Spend some time thinking about the conversation you want to have, and bear in mind that you can revisit the topic as often as is necessary.

Encourage your family member to write a letter about his end-of-life wishes to himself, a spouse or partner, or a friend.

Practice the conversation with a friend.

Don't shy away from disagreements once the conversation starts. The conversation should be an ongoing dialogue, not a one-time discussion.

Consider initiating the conversation with one of these openers:

    • "I need your help with something."
    • "Remember how someone in the family died? Was it a 'good' death or a 'hard' death? How will yours be different?"
    • "I was thinking about what happened to our close family friend, and it made me realize ..."
    • "Even though I'm okay right now, I'm worried that my situation might get worse, and I want to be prepared."
    • "I need to think about the future. Will you help me?"
    • "I just answered some questions about how I want the end of my life to be. I want you to see my answers. And I'm wondering what your answers would be."

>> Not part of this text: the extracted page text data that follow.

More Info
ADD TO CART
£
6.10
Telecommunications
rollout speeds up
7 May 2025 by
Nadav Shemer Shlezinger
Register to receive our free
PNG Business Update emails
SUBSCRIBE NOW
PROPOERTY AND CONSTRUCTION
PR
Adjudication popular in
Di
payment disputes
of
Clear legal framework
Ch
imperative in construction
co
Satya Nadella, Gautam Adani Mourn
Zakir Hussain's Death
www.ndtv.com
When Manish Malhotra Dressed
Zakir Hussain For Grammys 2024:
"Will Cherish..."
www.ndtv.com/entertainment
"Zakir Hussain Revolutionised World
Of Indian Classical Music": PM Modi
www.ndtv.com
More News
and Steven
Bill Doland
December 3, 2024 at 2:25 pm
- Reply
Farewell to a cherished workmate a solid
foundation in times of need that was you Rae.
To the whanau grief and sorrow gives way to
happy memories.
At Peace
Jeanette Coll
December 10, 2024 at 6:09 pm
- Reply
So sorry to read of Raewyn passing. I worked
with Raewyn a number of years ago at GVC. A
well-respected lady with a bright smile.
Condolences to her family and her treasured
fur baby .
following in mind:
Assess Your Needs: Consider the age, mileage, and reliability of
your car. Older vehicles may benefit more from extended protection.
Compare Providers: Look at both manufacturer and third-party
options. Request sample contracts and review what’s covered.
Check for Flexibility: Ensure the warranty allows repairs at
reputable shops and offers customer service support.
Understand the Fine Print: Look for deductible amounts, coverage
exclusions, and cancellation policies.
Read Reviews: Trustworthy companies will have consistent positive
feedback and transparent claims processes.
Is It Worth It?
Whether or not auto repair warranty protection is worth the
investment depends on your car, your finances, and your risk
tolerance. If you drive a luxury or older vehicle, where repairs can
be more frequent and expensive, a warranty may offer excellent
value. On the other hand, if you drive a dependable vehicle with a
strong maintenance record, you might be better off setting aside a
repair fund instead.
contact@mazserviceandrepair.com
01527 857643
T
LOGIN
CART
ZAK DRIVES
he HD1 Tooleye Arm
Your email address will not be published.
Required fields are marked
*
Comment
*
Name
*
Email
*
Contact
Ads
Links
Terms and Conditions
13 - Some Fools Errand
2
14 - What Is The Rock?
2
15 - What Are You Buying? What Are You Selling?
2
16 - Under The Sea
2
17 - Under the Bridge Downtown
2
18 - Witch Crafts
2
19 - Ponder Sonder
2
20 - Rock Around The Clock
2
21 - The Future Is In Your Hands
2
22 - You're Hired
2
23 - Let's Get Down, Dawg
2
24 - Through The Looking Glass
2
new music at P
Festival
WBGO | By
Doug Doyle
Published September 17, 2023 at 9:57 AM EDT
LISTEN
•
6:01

To probe more deeply, consider these questions:

    • What matters most to you at the end of your life?
    • How much do you want to know about your condition?
    • How do you want your doctors to treat you?
    • How involved do you want to be in treatment decisions?
    • How long do you want to receive medical care?
    • What are your concerns about treatment?
    • Where do you want to die?
    • How much information do you want your medical team to share with your family?
    • Is there an event or occasion you want to live long enough to see or participate in?

 


End-of-Life Resources

  • The Conversation Project: A nonprofit devoted to helping families have conversations about end-of-life wishes.
  • Caring Advocates: A membership site for preparing and storing a living will.
  • My Directives: An online portal for creating a free emergency medical care plan. Many hospitals link to the site and can access the plan.
  • The National POLST Paradigm: A website that provides information about Physician Orders for Life-Sustaining Treatment.